Guadalupe ARROYO v. STATE of Tennessee.
Supreme Court of Tennessee, at Knoxville.
May 21, 2014.
435 S.W.3d 555
Assigned on Briefs Jan. 8, 2014.
Robert E. Cooper, Jr., Attorney General and Reporter; John H. Bledsoe, Senior Counsel; Randall E. Nichols, District Attorney General; and Philip Morton, Assistant District Attorney General, for the appellee, State of Tennessee.
OPINION
SHARON G. LEE, J., delivered the opinion of the Court, in which JANICE M. HOLDER, CORNELIA A. CLARK, and WILLIAM C. KOCH, JR., JJ., joined. GARY R. WADE, C.J., filed a separate dissenting opinion.
The defendant pleaded guilty to two counts of vehicular homicide. The trial court sentenced the defendant to two consecutive twelve-year terms for an effective sentence of twenty-four years. The defendant twice appealed the sentence to the Court of Criminal Appeals, which twice remanded the case to the trial court for
FACTS
On October 31, 2000, Mr. Arroyo drove through two red lights and crashed into another vehicle at an intersection in downtown Knoxville. The driver and passenger in the other vehicle were killed in the collision. Mr. Arroyo admitted to drinking ten beers that day and had a blood alcohol level of 0.18 percent. In January 2002, Mr. Arroyo pleaded guilty to two counts of vehicular homicide. The trial court sentenced him to two consecutive twelve-year terms for a total effective sentence of twenty-four years.
Mr. Arroyo‘s twenty-four-year sentence led to a series of appeals. In Mr. Arroyo‘s first appeal, his appointed counsel (“Trial Counsel“) argued that the trial court erred by imposing the maximum sentence for each conviction and by ordering consecutive sentences. On March 27, 2003, the Court of Criminal Appeals remanded the case for resentencing after finding that the trial court misapplied certain enhancement factors and failed to consider the factors required by State v. Wilkerson, 905 S.W.2d 933 (Tenn. 1995), before imposing consecutive sentencing. State v. Guadalupe Arroyo, No. E2002-00639-CCA-R3-CD, 2003 WL 1563209 (Tenn. Crim. App. Mar. 27, 2003).
On remand, the trial court held a second sentencing hearing and again imposed an effective sentence of twenty-four years. Trial Counsel filed a second appeal for Mr. Arroyo. On August 30, 2004, the Court of Criminal Appeals remanded the case to the trial court for resentencing because the court had again failed to make specific findings of fact based on the Wilkerson factors. State v. Guadalupe Arroyo, No. E2003-02355-CCA-R3-CD, 2004 WL 1924033 (Tenn. Crim. App. Aug. 30, 2004).
After the second remand, there was no sentencing hearing. On January 21, 2005, Trial Counsel wrote the trial judge a letter, asking him to consider ordering concurrent rather than consecutive sentences. On February 24, 2005, the trial court issued an order again imposing consecutive sentences for an effective sentence of twenty-four years. The trial court found
No appeal was filed from the third sentencing order. On April 4, 2006, Mr. Arroyo filed a pro se post-conviction petition alleging that Trial Counsel had provided ineffective assistance by failing to appeal the third sentencing order. The post-conviction court summarily denied the petition, finding that it was barred by the one-year statute of limitations. Mr. Arroyo appealed, and the Court of Criminal Appeals reversed and remanded the case to the post-conviction court, finding that it had failed to consider the facts and allegations presented in the petition. Guadalupe Arroyo v. State, No. E2006-01037-CCA-R3-PC, 2007 WL 3144999 (Tenn. Crim. App. Oct. 29, 2007).

◆ WORK TO COMPLETE:
**A.** In the court opinion, reproduce everything from "Mr. Arroyo‘s twenty-four-year" down to "Mar. 27, 2003).", swapping "enhancement factors" for "aggravating factors".
**B.** According to the court opinion, what was Mr. Arroyo's blood alcohol level?

◆ DATA SECTION:
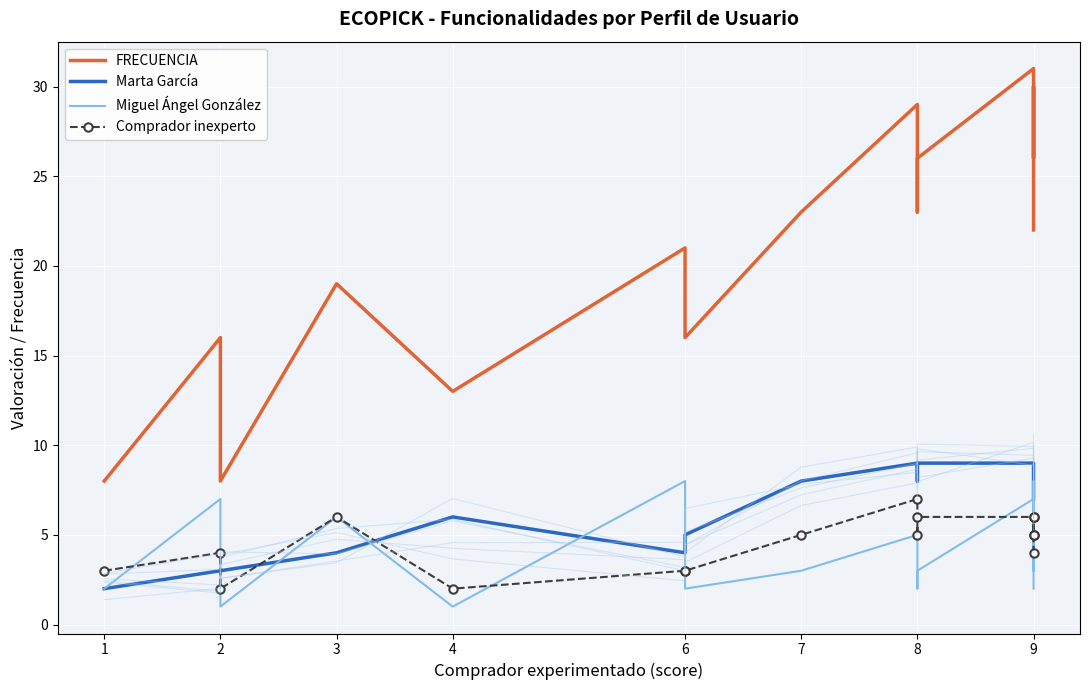

True or false: Marta García and Miguel Ángel González cross at least once.

True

◆ SOLUTIONS IN ORDER:
**A.**
Mr. Arroyo‘s twenty-four-year sentence led to a series of appeals. In Mr. Arroyo‘s first appeal, his appointed counsel (“Trial Counsel“) argued that the trial court erred by imposing the maximum sentence for each conviction and by ordering consecutive sentences. On March 27, 2003, the Court of Criminal Appeals remanded the case for resentencing after finding that the trial court misapplied certain aggravating factors and failed to consider the factors required by State v. Wilkerson, 905 S.W.2d 933 (Tenn. 1995), before imposing consecutive sentencing. State v. Guadalupe Arroyo, No. E2002-00639-CCA-R3-CD, 2003 WL 1563209 (Tenn. Crim. App. Mar. 27, 2003).

**B.** 0.18 percent